First, there are objects that don’t naturally fall under any known sortal. Just looking at the computer I’m now using, there is the latch that holds the lid down when it’s closed, the button that opens the CD tray, the brightness control, and the stick that plays some (but not all) the functional roles of a mouse. It’s far from obvious that any of these falls under a sortal, at least if a sortal must determine persistence conditions and a principle of functioning.
Secondly, there’s a tension between the kinds of sortals Wiggins thinks appropriate for artifacts and what he says about persistence. Artifact sortals are, he says, functional kinds. These sortals are meant to determine persistence conditions. Whether an object has persisted is not meant to depend on extrinsic, or external, factors. This is the upshot of his Only a and b rule (96), which is important in ruling out ‘best deserver’ theories of persistence. That rule says that we don’t need to consider objects other than a or b to determine whether a is b. So whether a, the boy genius is b, the Nobel Prize winning author, cannot depend on the existence or otherwise of a person more closely continuous with a than b happens to be. Hence Nozick’s theory of personal identity, which rejects this, cannot be true. But to determine whether a´, the brightness control on my computer at t1 is b´, the volume control on Jack’s computer at t2, we need to see which sortals a´ and b´ fall under, to see whether a´ has persisted. That will depend, in part, on whether a´ still falls under that sortal, whatever it is. Such a sortal will sort by functional role, and whether that functional role is fulfilled at all times between t1 and t2 will be determined by things other than a´ and b´. The point generalises: in most cases whether an object continues to fill a functional role often turns on the existence, and behaviour, of other objects. The natural conclusion to be drawn here is that D(i) might be false for artifacts.

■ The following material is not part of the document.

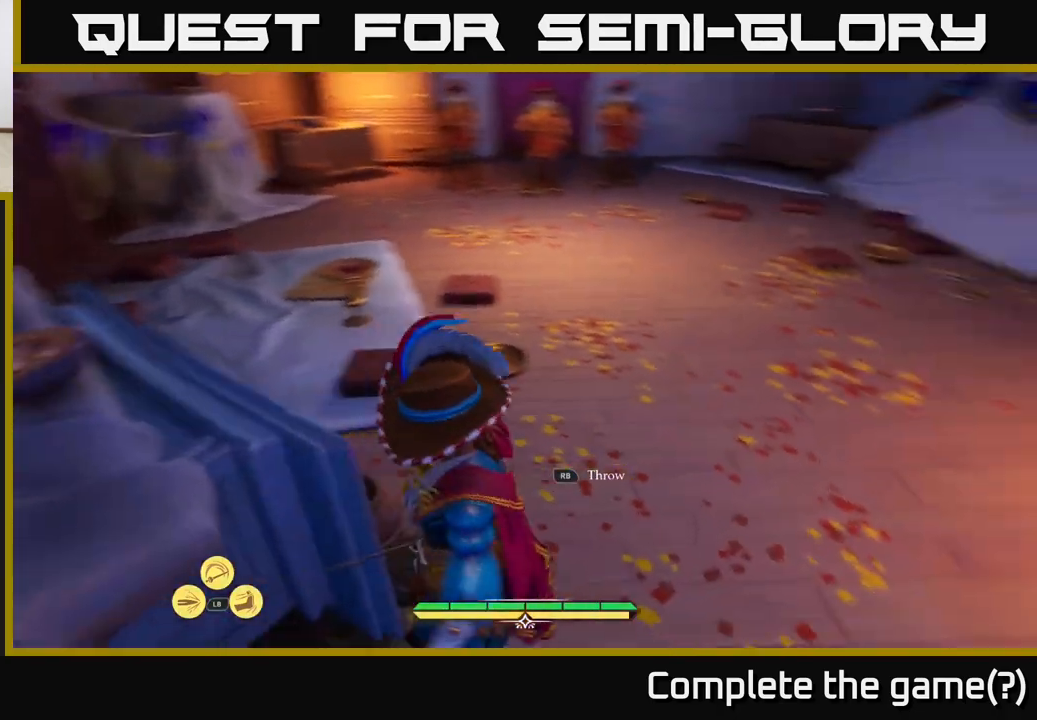
{"buttons": [], "left_stick": "up-right", "right_stick": "center", "events": [[83, "right_stick", "center"], [200, "left_stick", "up"], [233, "right_stick", "up-left"], [367, "right_stick", "center"], [483, "left_stick", "up-right"]]}
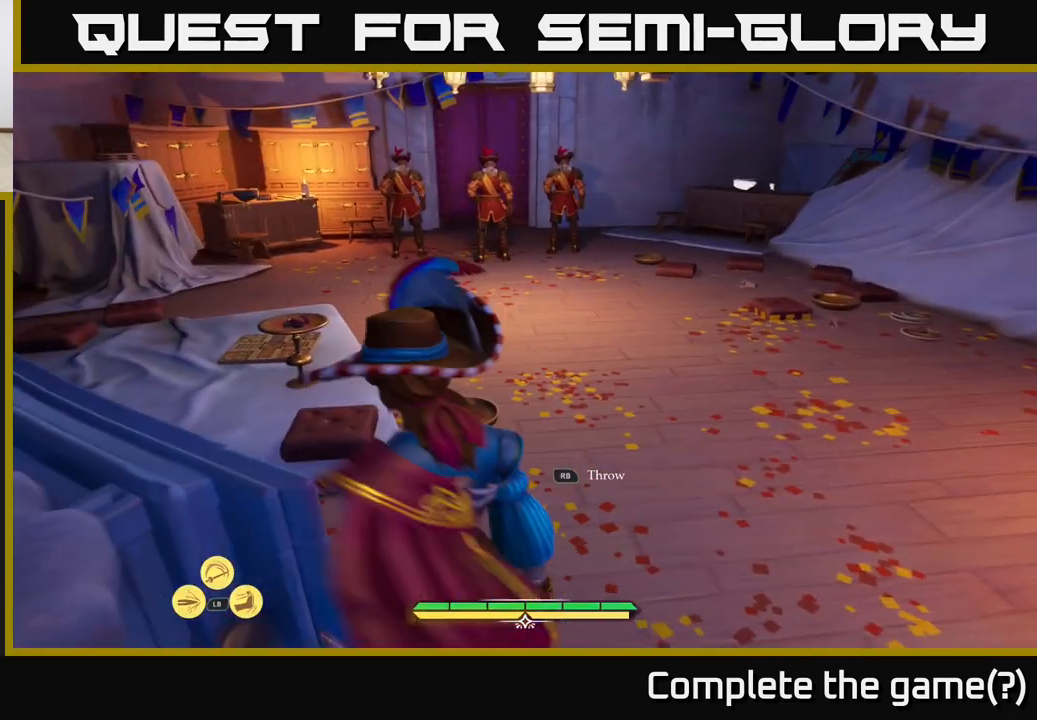
{"buttons": [], "left_stick": "center", "right_stick": "center", "events": [[150, "left_stick", "up"], [450, "left_stick", "center"]]}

Clearly D(i) doesn’t entail D(ii). But, bracketing our concerns about its truth, it might still be usable in an abductive argument for D(ii). Wiggins does just this. The argument, and this is I think the only argument for D(ii), is that it best explains our widespread agreement over whether an object has survived. Wiggins says that, “Our capacity for massive agreement about this is much more remarkable than our occasional disagreement,” (66) and given D(i), D(ii) is the best explanation of this. Two replies. First, the agreement is not all that widespread, even in actual cases. Think, for example, about the range of disagreement over whether a corpse is a thing that once lived, and hence the disagreement over whether Auntie is buried behind the back shed, or Auntie no longer exists. Secondly, there is a better explanation – the perdurantist explanation given by Lewis. This not only explains why there is agreement just where there is agreement, but why there is disagreement where there is disagreement. The story is familiar. All sorts of continuants (fusions of temporal parts) exist, but we choose which ones to refer to and quantify over because of our particular interests, and those choices are codified in our linguistic practices. When dealing with historically familiar situations, membership of linguistic, and more broadly cultural, communities commits us to common answers. Since most situations are historically familiar, we have agreement in most cases. When we deal with new cases, either generated by new technology or new imaginativeness, and our interests do not pick out a clearly preferable continuant, we do not have agreement. If this is right, we will agree about the familiar and disagree about the unfamiliar. Happily, this is exactly what we find – we all know what the persistence conditions for cows, pigs and chicken are, we do not know the persistence conditions for corporate entities or pieces of software or even relocated football teams in perfectly everyday cases.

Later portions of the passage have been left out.